## REQUIRED WORK
All of the data that follows is to be printed exactly, without pictures.

Extracted page text data:
****************************************

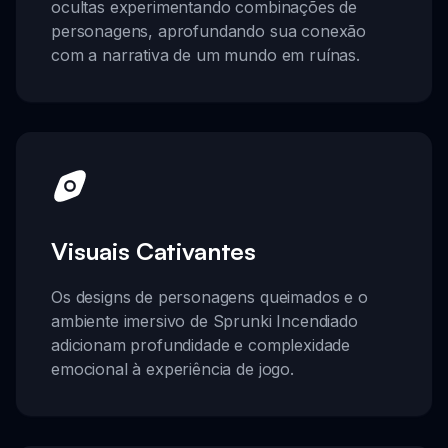
ocultas experimentando combinações de
personagens, aprofundando sua conexão
com a narrativa de um mundo em ruínas.
Visuais Cativantes
Os designs de personagens queimados e o
ambiente imersivo de Sprunki Incendiado
adicionam profundidade e complexidade
emocional à experiência de jogo.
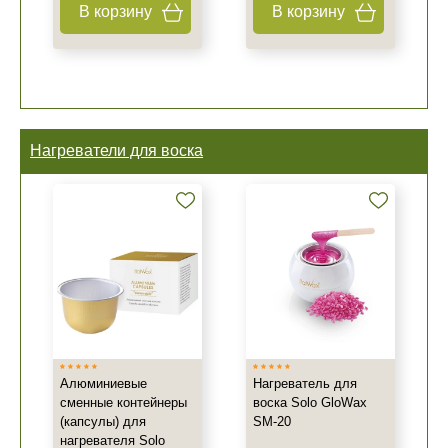
В корзину
В корзину
Нагреватели для воска
Алюминиевые
Нагреватель для
сменные контейнеры
воска Solo GloWax
(капсулы) для
SM-20
нагревателя Solo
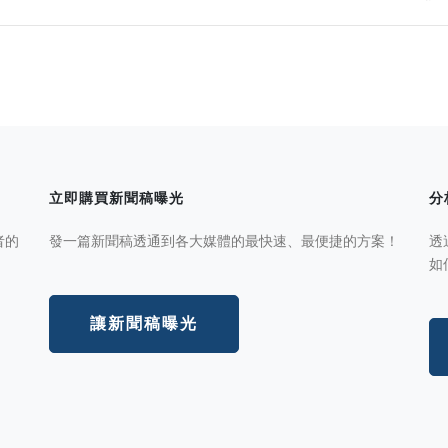
立即購買新聞稿曝光
分
者的
發一篇新聞稿透通到各大媒體的最快速、最便捷的方案！
透
如
讓新聞稿曝光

****************************************

## OUTPUT OF THE EXERCISE
ocultas experimentando combinações de
personagens, aprofundando sua conexão
com a narrativa de um mundo em ruínas.
Visuais Cativantes
Os designs de personagens queimados e o
ambiente imersivo de Sprunki Incendiado
adicionam profundidade e complexidade
emocional à experiência de jogo.
В корзину
В корзину
Нагреватели для воска
Алюминиевые
Нагреватель для
сменные контейнеры
воска Solo GloWax
(капсулы) для
SM-20
нагревателя Solo
立即購買新聞稿曝光
分
者的
發一篇新聞稿透通到各大媒體的最快速、最便捷的方案！
透
如
讓新聞稿曝光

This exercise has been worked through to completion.